A scanner (or lexical analyzer) for a compiler or interpreter converts the source sequence of characters into a sequence of basic syntactic units called tokens. In C and C++ we will represent each token internally (inside a struct or a class) using an enumerated type along with one item of a union. For this part of the project you are to write a scanner for Lisp. With only four kinds of tokens, Lisp is very simple, but a scanner for Lisp illustrates all of the principles of more complex scanners. The goals of this part of the project are to give you a first acquaintance with scanners and to introduce the use of a finite automaton in creating a scanner.
In C you should use type declarations similar to the following for the header file that goes with your scanner. (You are not required to use these exact declarations or these names.) As we get into the use of C++, we can replace this basic struct with a class.
/* * scanner.h */ #define ALF 20 typedef enum {lprtok, rprtok, numtok, alftok} Ttype; typedef char Alftype[ALF]; typedef double Numtype; typedef struct { Ttype tokentype; union { Alftype alfval; Numtype numval; } tokenval; } Token; long gettoken (Token* tok); /*-------------------------------------------------*/As shown above in the header file, you should write a procedure gettoken that will read input characters and recognize the next token, returning it as a pointer to the struct that contains the tokentype and the value of the token if applicable. (Tokens of type alftok and numtok have associated values, named respectively, alfval and numval.)
Each time gettoken is called, the next input token should be returned. For example, if the source is "(MINUS 3)", then successive calls to gettoken should return the tokens: lprtok, alftok (with value "MINUS"), numtok (with value the double 3), and rprtok.
The construction of gettoken should be based on the finite automaton given at the end of this handout. Each time you want another token, start again at state 0 in the automaton. For some tokens you need to read one character ahead in order to recognize the end of the token. One strategy always stays one character ahead, but in C it is probably better to use ungetc to push back the source character in those cases requiring readahead. As your program reads characters, it uses each character to decide which state to proceed to. Of course for an alphabetic atom, you will need to save the characters of the atom as they are processed, and for a numeric atom you will need to create the correct integer representing the token, to store in the union part of the struct. (Notice that I show a double here rather than an int or a long.)

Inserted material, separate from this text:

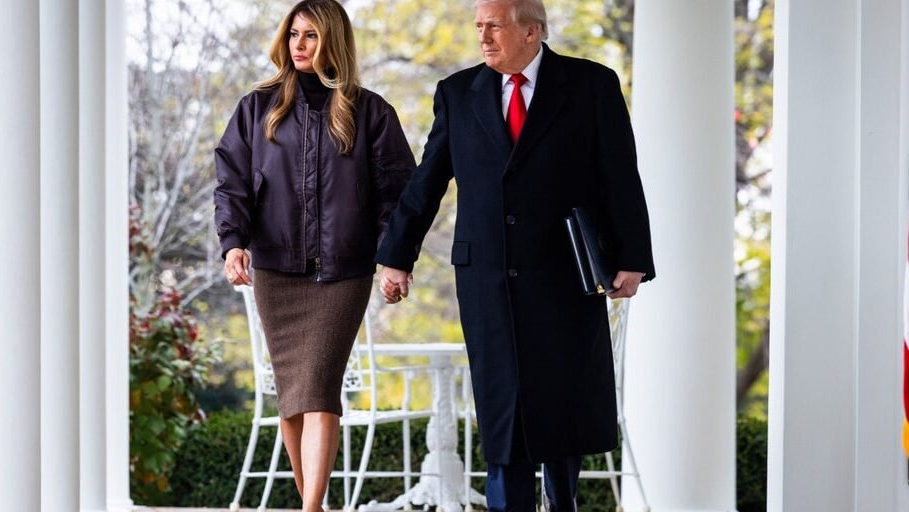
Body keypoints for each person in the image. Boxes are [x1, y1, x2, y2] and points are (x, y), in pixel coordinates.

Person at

It is fairly simple to simulate this automaton in a language like C. Each state can become a labeled location in the program and each arrow between states can become a goto, conditional on seeing the character above the arrow. If avoiding goto's seems important, you can use a big switch statement with a separate case for each state. Finally for a scanner as simple as this one it is possible to "optimize" and simplify the code quite a bit. (If you make such "improvements" be careful that your scanner still works correctly.)
You should use something like getchar in order to isolate the reading of each character and possible machine dependencies. I suggest that you ignore end-of-file altogether.

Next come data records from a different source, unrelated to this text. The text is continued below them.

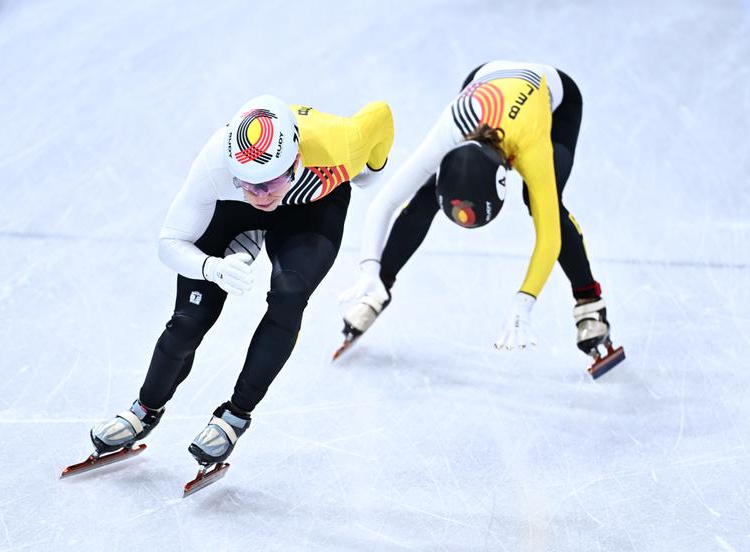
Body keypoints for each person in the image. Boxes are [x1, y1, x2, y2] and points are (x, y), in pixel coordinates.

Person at [89, 95, 394, 471]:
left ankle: (235, 416)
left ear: (295, 162)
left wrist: (371, 171)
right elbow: (169, 242)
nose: (259, 196)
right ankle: (144, 408)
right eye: (247, 184)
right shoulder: (216, 162)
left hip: (312, 207)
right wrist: (211, 268)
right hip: (232, 213)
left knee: (289, 296)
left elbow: (381, 116)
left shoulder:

The scanner does not know anything about the syntax of Lisp or of an S-expression, but only the syntax of individual atoms, and ")( 3 PLUS (" is fine as far as the scanner is concerned. Thus there are very few types of errors. You should allow 20 characters for alphabetic atoms as shown in the header file. In case there are more than 20, the remaining ones should be discarded and an error message issued. An alphabetic atom must start with a letter, and subsequent characters must be letters, digits, or "_". You could consider it an error for an integer to have more than say MAXDIGITS = 9 digits, but I prefer to store the resulting value in a variable of type double, so that a large number of digits could be handled, though only limited precision. An integer will be in error if a letter immediately follows a digit (e.g. 123q). The only remaining error is to encounter an illegal character.

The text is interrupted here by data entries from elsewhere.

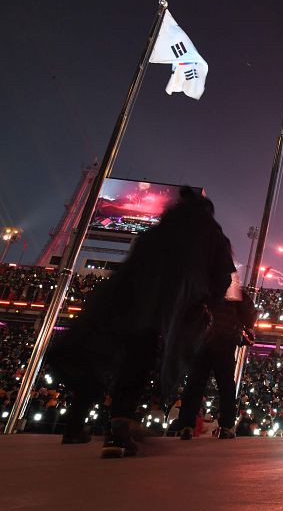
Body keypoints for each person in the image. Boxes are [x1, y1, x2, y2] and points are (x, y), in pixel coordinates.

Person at [49, 187, 234, 458]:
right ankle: (119, 428)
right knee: (138, 360)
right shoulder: (212, 234)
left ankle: (75, 425)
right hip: (162, 306)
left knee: (103, 357)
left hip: (124, 298)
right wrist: (209, 304)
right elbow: (223, 277)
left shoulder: (159, 230)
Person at [178, 273, 256, 440]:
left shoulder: (204, 290)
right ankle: (227, 426)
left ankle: (186, 425)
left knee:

Errors can be conveniently handled with a single function
void err(long errcode);Initially just use calls like "err(14)", and have procedure err print out something like "ERROR NUMBER 14". Then late in your debugging you can change err so that it prints out nice error messages. In this way you don't have string constants for error messages scattered all through your code. (Real compilers often use this technique also so that they can keep the text of error messages in secondary storage.) Later in the project we can change err so that it returns the null pointer NULL.
Demonstrate your scanner with a simple driver main program that repeatedly calls gettoken and prints the token type and value (i.e., the numval or alfval field if applicable) of each token detected. The driver should halt when it encounters the atom "QUIT", or "EXIT" if you like. You should turn in your source listing and a run with sample input. The run should demonstrate completely your scanner's ability to handle errors. Don't forget overview documentation. Your source should use a separate scanner header file, scanner source file, and main source file.